Jun 10, 2020
GLOBAL LONGS EXPORT MARKETS SHRINK AMID PROTECTIONISM: IREPAS
2020-06-15
Drawing attention to the increase seen in protectionist moves by governments globally, International Rebar Producers & Exporters Association (Irepas) said in its latest short-range outlook that these moves accelerated the shrinkage in the global longs export markets, but some optimism has begun to be seen in recent weeks amid normalization efforts globally.
“The EU opened fire with an antidumping investigation on HRC imports from Turkey, with Turkey firing back with duties on steel products from the EU. Canada started a similar investigation against imports of heavy plates from several countries, while Egypt has been working on a 10 percent duty,” Irepas said, adding that accordingly, the world market is shrinking further and Russian mills are taking the lead and dominating the market. “It will be a real game of survival for a while and the cost of production is the key.”
While prices are heading up, particularly in Asia, consumption in the global long steel products market seems very uncertain, but on the bright side, despite the impact of the Covid-19 pandemic, the World Steel Association (worldsteel) in its recent report still foresees an increase in steel demand in China in the current year, predicting a rise of 1% from 2019 to 916.5 million mt, Irepas noted.
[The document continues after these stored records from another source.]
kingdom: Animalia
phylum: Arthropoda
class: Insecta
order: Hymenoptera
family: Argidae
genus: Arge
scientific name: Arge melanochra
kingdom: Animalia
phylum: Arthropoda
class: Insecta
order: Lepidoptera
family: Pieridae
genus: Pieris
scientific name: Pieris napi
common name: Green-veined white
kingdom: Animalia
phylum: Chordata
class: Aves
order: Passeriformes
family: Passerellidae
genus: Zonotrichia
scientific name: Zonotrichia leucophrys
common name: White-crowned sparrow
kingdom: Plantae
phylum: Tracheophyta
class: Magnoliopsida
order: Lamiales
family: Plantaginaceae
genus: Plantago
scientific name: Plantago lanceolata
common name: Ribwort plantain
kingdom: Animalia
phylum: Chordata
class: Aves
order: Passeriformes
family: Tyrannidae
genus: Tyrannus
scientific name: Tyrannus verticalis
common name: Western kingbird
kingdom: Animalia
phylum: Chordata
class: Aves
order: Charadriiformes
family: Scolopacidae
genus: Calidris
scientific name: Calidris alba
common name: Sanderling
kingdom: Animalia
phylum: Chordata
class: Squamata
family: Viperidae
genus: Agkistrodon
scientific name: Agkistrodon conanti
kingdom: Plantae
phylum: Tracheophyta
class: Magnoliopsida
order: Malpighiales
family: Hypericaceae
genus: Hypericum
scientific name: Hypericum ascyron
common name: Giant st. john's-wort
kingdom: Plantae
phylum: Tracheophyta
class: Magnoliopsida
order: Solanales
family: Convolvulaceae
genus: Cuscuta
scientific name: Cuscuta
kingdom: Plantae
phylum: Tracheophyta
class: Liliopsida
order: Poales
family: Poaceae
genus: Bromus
“This helps restrict the fall in global steel demand in 2020 to an anticipated drop of 6.4%, whereas demand in the rest of the world excluding China is foreseen to contract by 14.2% compared to 2019. Meanwhile, market players are hoping that June and July will be months of stabilization before a recovery later in the year,” the association said.
Drawing attention to the low demand conditions and bearish pricing sentiment in the EU region, Irepas said: “The biggest threat for importers is the ongoing discussions in Brussels on the reevaluation of safeguard measures. The EU is once again changing the rules in the middle of the game under pressure from Eurofer.”
Meanwhile, demand in the ferrous scrap market has recovered and raw material inventories that were depleted have had to be rebuilt as the markets have been opening up after the lockdowns, Irepas said.
Turkish imported scrap prices hit a two-month high at $258.25/mt CFR on June 4 with fresh US and EU cargoes. Prices have remained strong since then. S&P Global Platts assessed Turkish imports of premium heavy melting scrap 1/2 (80:20) at $260.50/mt CFR on June 8, up a further $0.50/mt on day.
Stimulus packages around the world are acting as fuel; there are concerted efforts to avoid a U- or L-shaped economic rebound, with a V-shaped rebound being what the financial markets are seeking, and finally, normalization procedures have been initiated in many countries, as the automotive sector is back in business in various countries, for example in the US, EU and Turkey, Irepas noted.
“The current status of the market is clearly unstable. The markets are still assessing the damages from the COVID-19 pandemic and the future remains very much uncertain. But at least investors and industries are showing optimism,” the association concluded.